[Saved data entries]
____________
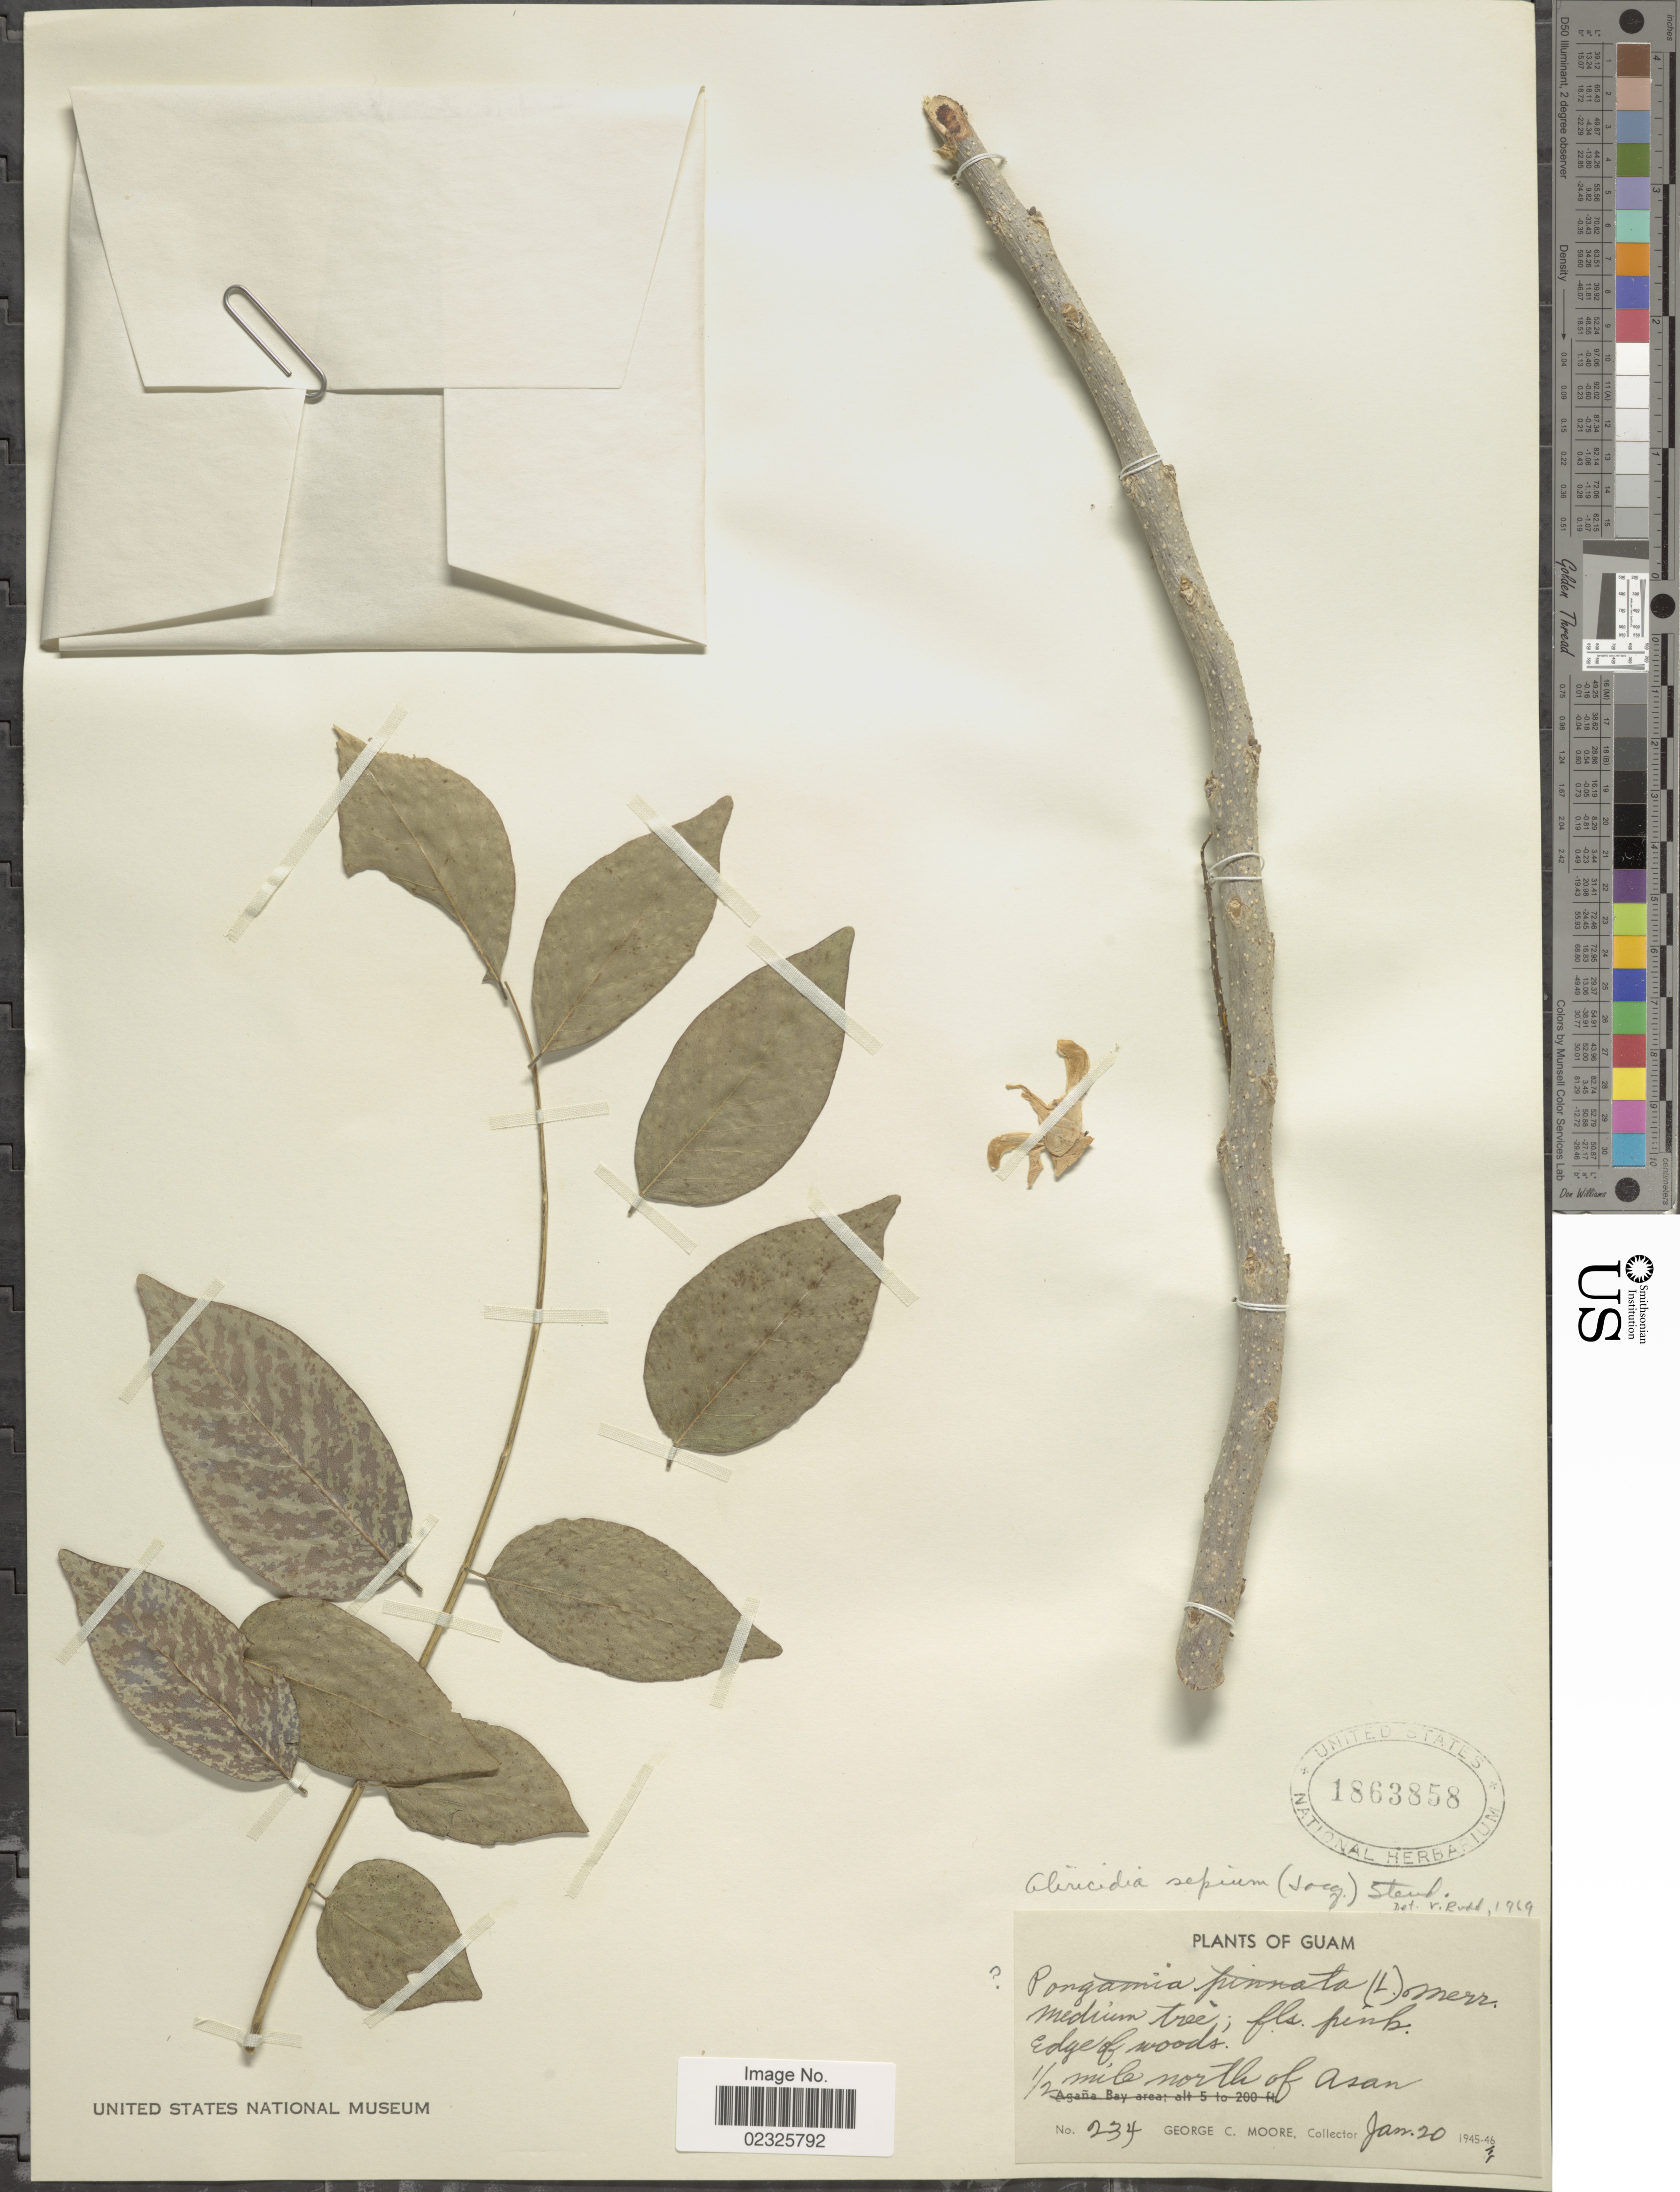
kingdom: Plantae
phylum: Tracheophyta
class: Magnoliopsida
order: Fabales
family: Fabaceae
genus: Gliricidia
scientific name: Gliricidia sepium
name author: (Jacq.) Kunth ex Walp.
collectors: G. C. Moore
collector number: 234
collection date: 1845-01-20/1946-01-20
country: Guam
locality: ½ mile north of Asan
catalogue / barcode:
____________
» The exercise:
Rewrite every line of the rows above as a JSON list of strings, one string per line, with blank lines omitted. Leave out the pictures.

» Solved problem:
[
  "kingdom: Plantae",
  "phylum: Tracheophyta",
  "class: Magnoliopsida",
  "order: Fabales",
  "family: Fabaceae",
  "genus: Gliricidia",
  "scientific name: Gliricidia sepium",
  "name author: (Jacq.) Kunth ex Walp.",
  "collectors: G. C. Moore",
  "collector number: 234",
  "collection date: 1845-01-20/1946-01-20",
  "country: Guam",
  "locality: ½ mile north of Asan",
  "catalogue / barcode:"
]